Callie Cardamon | "Jump For Joy"

Callie Cardamon | "Jump For Joy"
Authentic Jazz standards EP

“Jump for Joy” is a small collection that refused to die. Shelved for more than ten years - after Callie released her second Jazz standards album - this new release delivers a fresh and authentic perspective on five Jazz standards. 

Callie Cardamon is a #US West-Coast songwriter, standards singer, and writer whose distinctive interpretations of #Jazz and #FolkPop standards have earned her a global following. Let's see what Callie has to say about her new release.

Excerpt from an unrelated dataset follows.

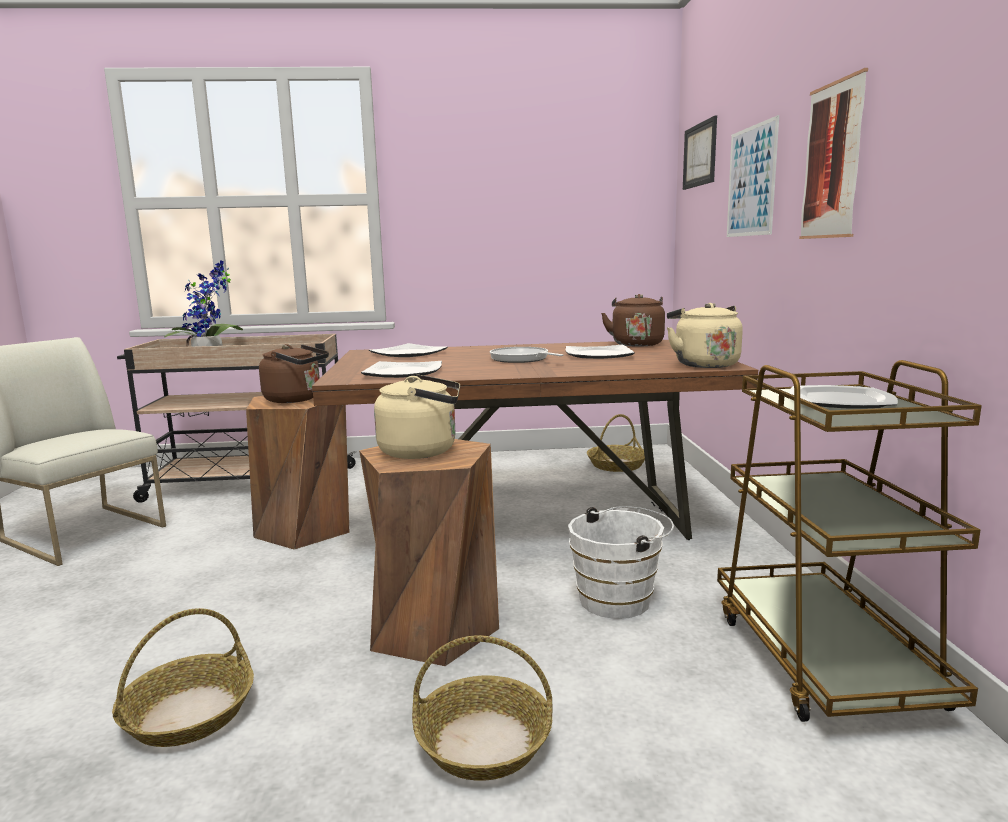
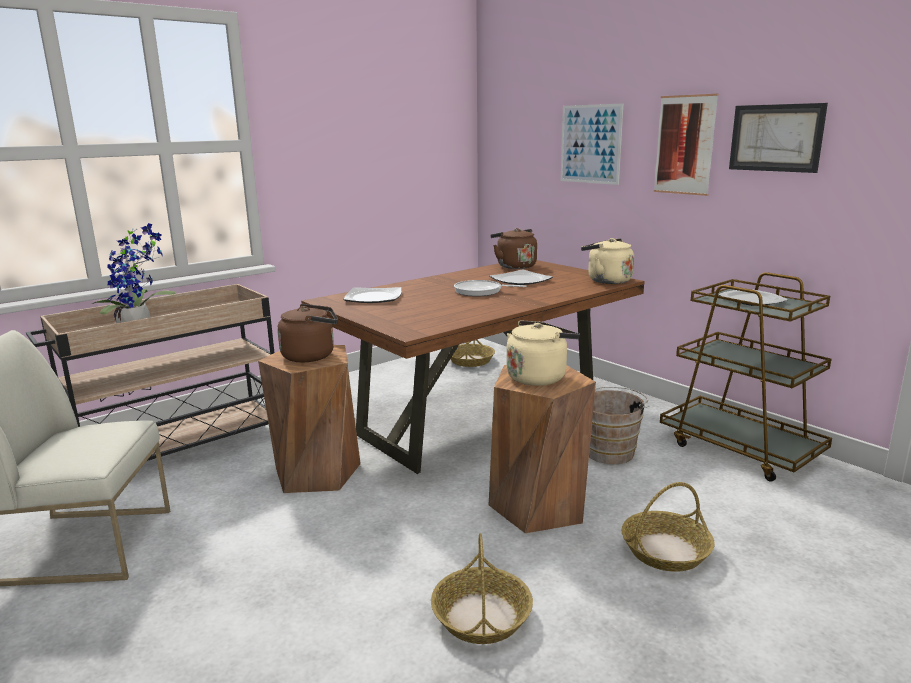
camera: 35 degrees left, 5 degrees up
(402, 372) = (435, 318): plate -> none
(620, 599) = (611, 451): white bucket -> brown bucket
(700, 155) = (516, 112): picture -> picture (776, 138)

I couldn’t find the artistic space to complete a jazz standards record, so these five songs were in limbo, waiting to be officially released.

'Jump for Joy'

Duke Ellington’s “Jump for Joy” makes my ears jump for joy! The lilt, the exuberance, the thrill of freedom—wow! My go-to music is usually slow and sad, mostly because up-tempo, major key songs don’t tug at my musical heart, but “Jump for Joy” grabbed me the minute I heard it. It’s my all-time favorite “happy” song. “Jump for Joy” was the title song of Ellington’s 1941 musical revue, which he referred to as “the first ‘social significance’ show.” I like to say that if God has a playlist, “Jump for Joy” is in heavy rotation!

'Summertime'

I’ve been singing versions of this song since a friend introduced me to Dave Edmunds and Love Sculpture when I was eighteen. It was the fifth track on “Blues Helping.” Dave’s guitar and vocals blew my mind and hooked me on “Summertime” for life. This is probably my favorite song in the world, but I can’t tell you why because I’m not sure myself. It’s something about the combination of despair and jubilation. . . it seems to contain every painful and beautiful sensation of being human.

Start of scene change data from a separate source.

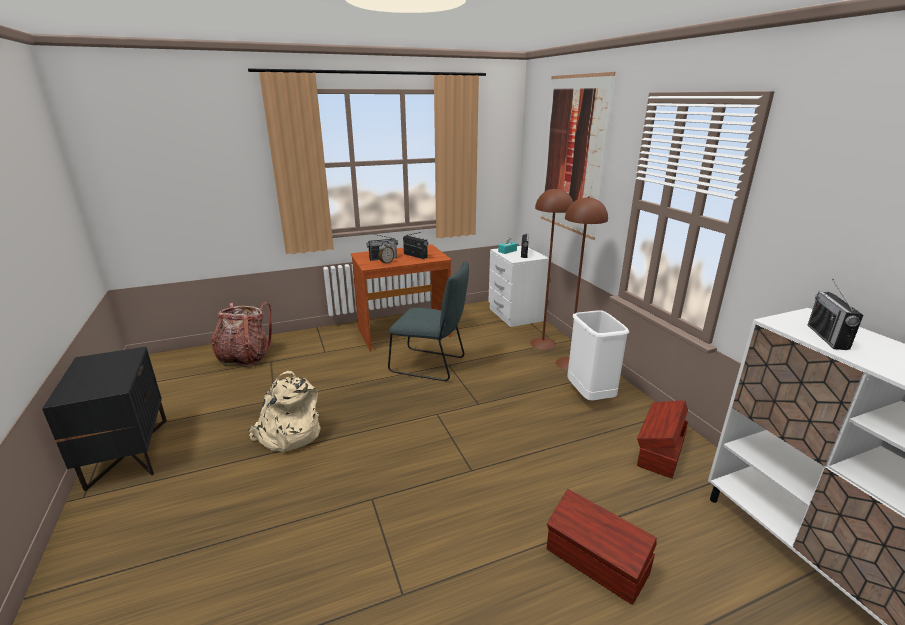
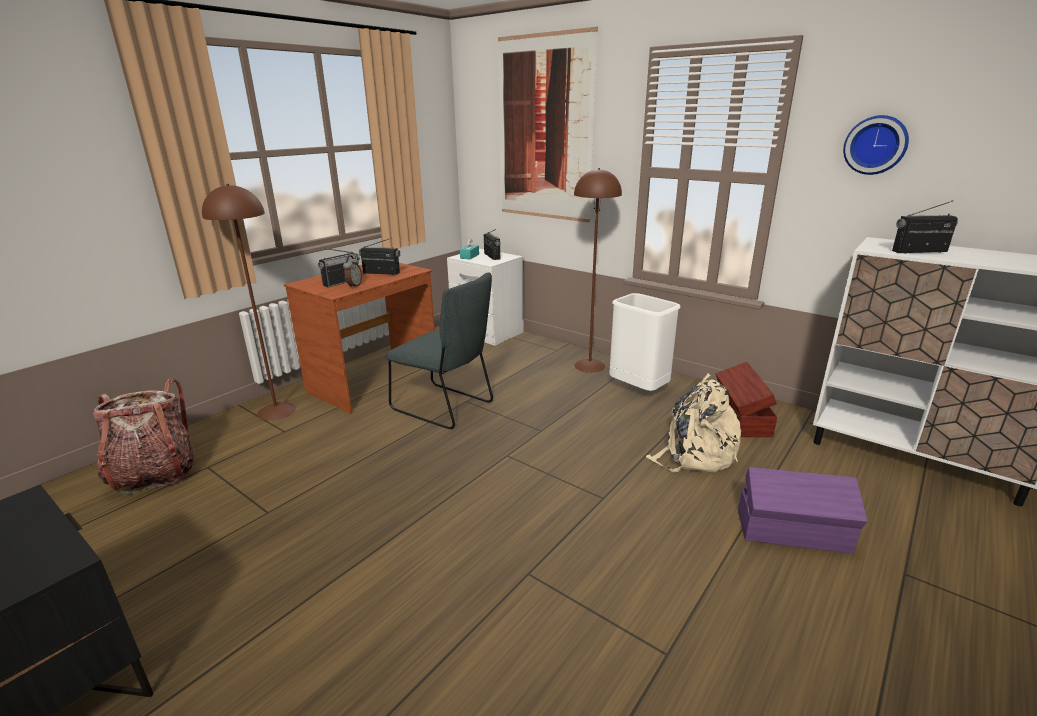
camera: 30 degrees left, 0 degrees up
(288, 434) = (336, 546): beige backpack -> beige backpack (695, 454)
(431, 365) = (446, 407): grey chair -> grey chair turned 45 degrees clockwise
(543, 343) = (545, 353): brown floor lamp -> brown floor lamp (277, 411)
(596, 563) = (794, 532): brown storage box -> purple storage box
(827, 337) = (919, 252): radio -> radio turned 105 degrees clockwise
(830, 212) = (875, 145): none -> wall clock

I can’t fail to mention the irony of “Summertime” following “Jump for Joy” on this collection. Duke Ellington had some pretty harsh things to say about Gershwin and “Porgy and Bess,” and the opera has been controversial since its inception. Gershwin’s thinking was considered liberal at the time, but as Gary Younge writes in The Guardian, “liberalism . . . is not absolute but relative. As attitudes change and conditions progress what looked like noble intentions curdle into condescension.” Still, Ellington recorded Gershwin’s tunes and respected his work.

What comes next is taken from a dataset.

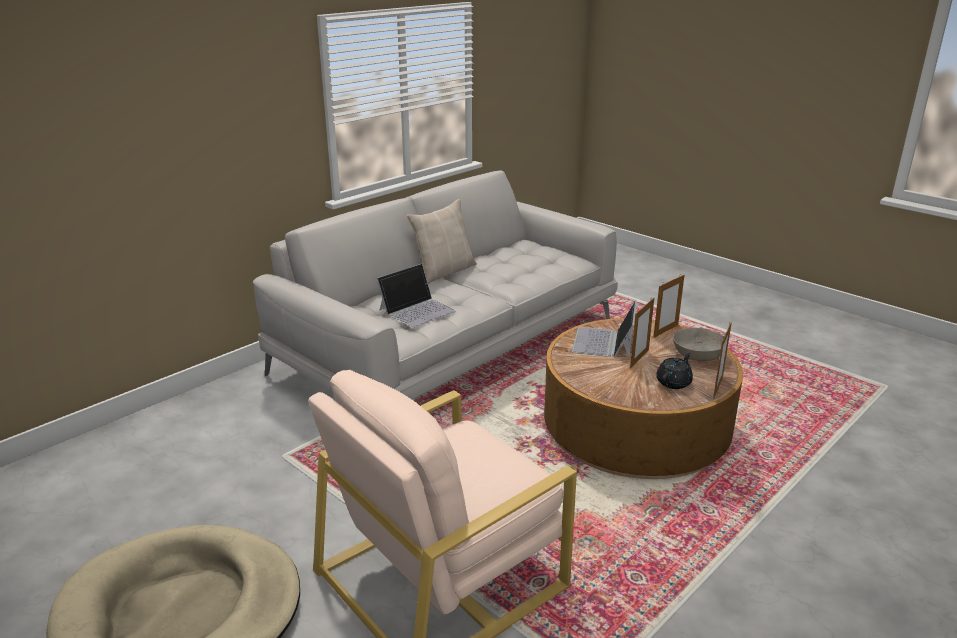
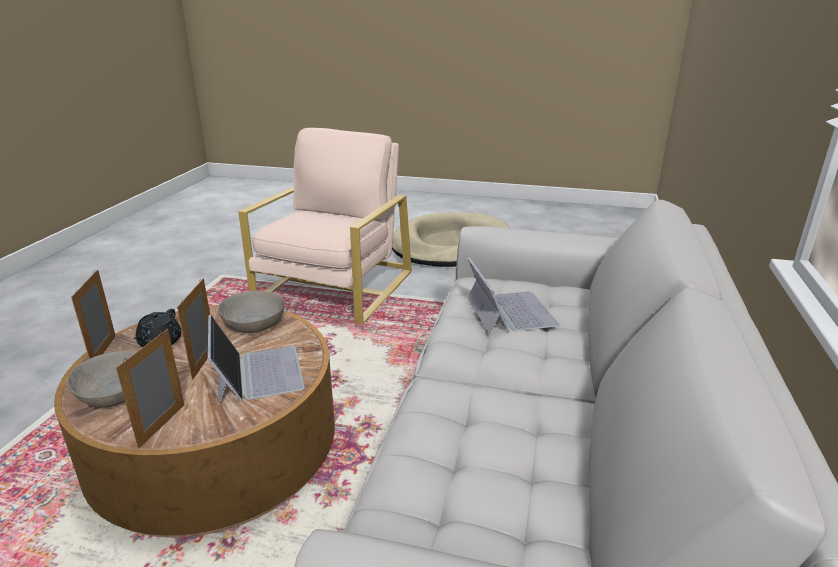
camera: 150 degrees right, 0 degrees up
(417, 310) = (509, 311): laptop -> laptop turned 150 degrees clockwise
(444, 271) = (584, 394): beige pillow -> none
(595, 378) = (254, 324): none -> grey bowl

 I believe that music can transcend the moral shortcomings of its creators. It had better, or there would be little left to listen to.

'On the Street Where You Live'

This track snuck onto the collection. Although I l love the song, it wasn’t one of my all-time favorites. Still, I kept hearing different ways to phrase it until I finally had to record it. When I sing, I see little bursts of shapes in my head, which show me where the notes want to go, and I draw the shapes in the air as I sing (this passes for sheet music for a musician who has always played by ear!). This song has lots of strange little shapes that interest me.

'Peel Me a Grape'

This funny and entertaining song is a joy to sing. David Frishberg is a genius. Enough said!

'Why Try to Change Me Now'

I heard Fiona Apple’s cover of this on an episode of “House” a few years ago and loved the song. It has everything I require for ear titillation: lushness, dreamy melodies, stately movement. Oh, and Tom Izzo’s guitar!